On the other hand, early this Wednesday morning, specifically around 08:00 hours, the searches carried out by the Civil Guard allowed locating one more immigrant, the only occupant of the boat who had decided to hide, which raised the number of detainees to 15 people. This immigrant was located while asking for work on a construction site in the area, after having spent the night hidden in a construction site in the town.
Search device
The Civil Guard has maintained a search device until noon this Wednesday in case any more immigrants were located, and at the same time tried to find the boat in which they arrived, although the agents in the first instance suspected then that the skipper who left the immigrants in La Graciosa had most likely returned to his place of origin.
In this sense, a spokesperson for the Armed Institute in Las Palmas explained that according to the testimony of the detained immigrants, there were 16 people traveling in the small boat, so once the group of 15 Moroccans disembarked, the skipper would have returned to African coasts.
However, at around 11:00 a.m. this Wednesday morning, the small boat was located stranded on the rocks of Caleta de Piedra Alta, where the last immigrant was also located, who fled as soon as he noticed the presence of the Civil Guard.
The agents, who suspect that this last immigrant was the skipper of the boat although they cannot yet prove it, initiated a chase on foot and managed to arrest him.
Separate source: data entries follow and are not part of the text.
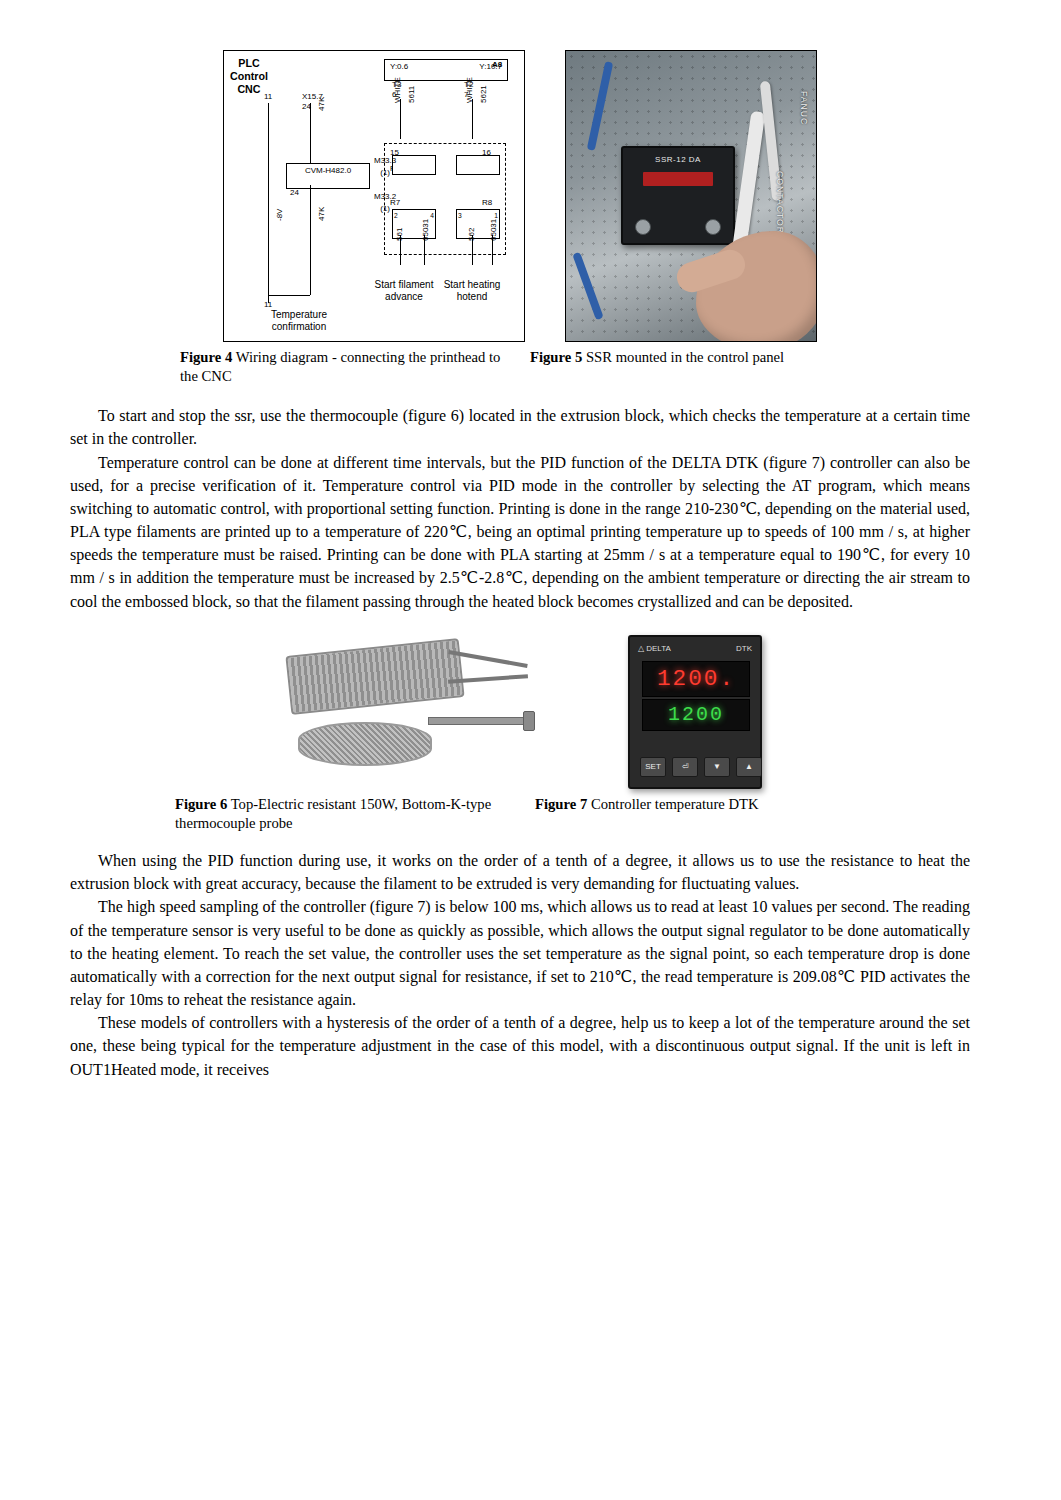PLC
Control
CNC
11
X15.7
24
47K
CVM-H482.0
24
47K
-8V
11
Temperature
confirmation
Y:0.6 Y:10.7
A8
T3
6
T2
7
5611
5621
WHITE
WHITE
15
16
R7
R8
M33.3
(1)
M33.2
(1)
R7
R8
24
31
561
65031
562
65031
Start filament
advance
Start heating
hotend
SSR-12 DA
FANUC
CONTACTOR
Figure 4 Wiring diagram - connecting the printhead to the CNC
Figure 5 SSR mounted in the control panel
To start and stop the ssr, use the thermocouple (figure 6) located in the extrusion block, which checks the temperature at a certain time set in the controller.
Temperature control can be done at different time intervals, but the PID function of the DELTA DTK (figure 7) controller can also be used, for a precise verification of it. Temperature control via PID mode in the controller by selecting the AT program, which means switching to automatic control, with proportional setting function. Printing is done in the range 210-230℃, depending on the material used, PLA type filaments are printed up to a temperature of 220℃, being an optimal printing temperature up to speeds of 100 mm / s, at higher speeds the temperature must be raised. Printing can be done with PLA starting at 25mm / s at a temperature equal to 190℃, for every 10 mm / s in addition the temperature must be increased by 2.5℃-2.8℃, depending on the ambient temperature or directing the air stream to cool the embossed block, so that the filament passing through the heated block becomes crystallized and can be deposited.
△ DELTA
DTK
1200.
1200
SET
⏎
▼
▲
Figure 6 Top-Electric resistant 150W, Bottom-K-type thermocouple probe
Figure 7 Controller temperature DTK
When using the PID function during use, it works on the order of a tenth of a degree, it allows us to use the resistance to heat the extrusion block with great accuracy, because the filament to be extruded is very demanding for fluctuating values.
The high speed sampling of the controller (figure 7) is below 100 ms, which allows us to read at least 10 values per second. The reading of the temperature sensor is very useful to be done as quickly as possible, which allows the output signal regulator to be done automatically to the heating element. To reach the set value, the controller uses the set temperature as the signal point, so each temperature drop is done automatically with a correction for the next output signal for resistance, if set to 210℃, the read temperature is 209.08℃ PID activates the relay for 10ms to reheat the resistance again.
These models of controllers with a hysteresis of the order of a tenth of a degree, help us to keep a lot of the temperature around the set one, these being typical for the temperature adjustment in the case of this model, with a discontinuous output signal. If the unit is left in OUT1Heated mode, it receives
These last two detainees, which increase the number of immigrants arriving in the small boat to 16, were also transferred by the Civil Guard to Lanzarote.
Police sources reported that this Thursday morning they would be brought to justice and, if the Judicial Authority deems it appropriate, transferred by boat to Fuerteventura during the afternoon.
This Wednesday afternoon the situation was unsustainable in the National Police cells, where some of the 16 immigrants were guarded by officials in the same corridors.
The testimony of the immigrants, who claimed that the skipper had returned aboard the boat to the north of Tarfaya, was therefore false.
All the immigrants are men of Moroccan origin, 15 adults between 18 and 36 years old, together with 1 minor (between 16 and 17 years old), for the 4 who claimed to be so before the pertinent bone test at the request of the National Police Force.
The Armed Institute completely rules out that the group of Maghrebi people arrived aboard a ship, a hypothesis that was considered in the first hours, and reports that the boats of this type that end up arriving in the north of Lanzarote, in this case to the island of La Graciosa, depart from the north of Tarfaya and not from the El Alauin area, from where the route usually takes them to the island of Fuerteventura.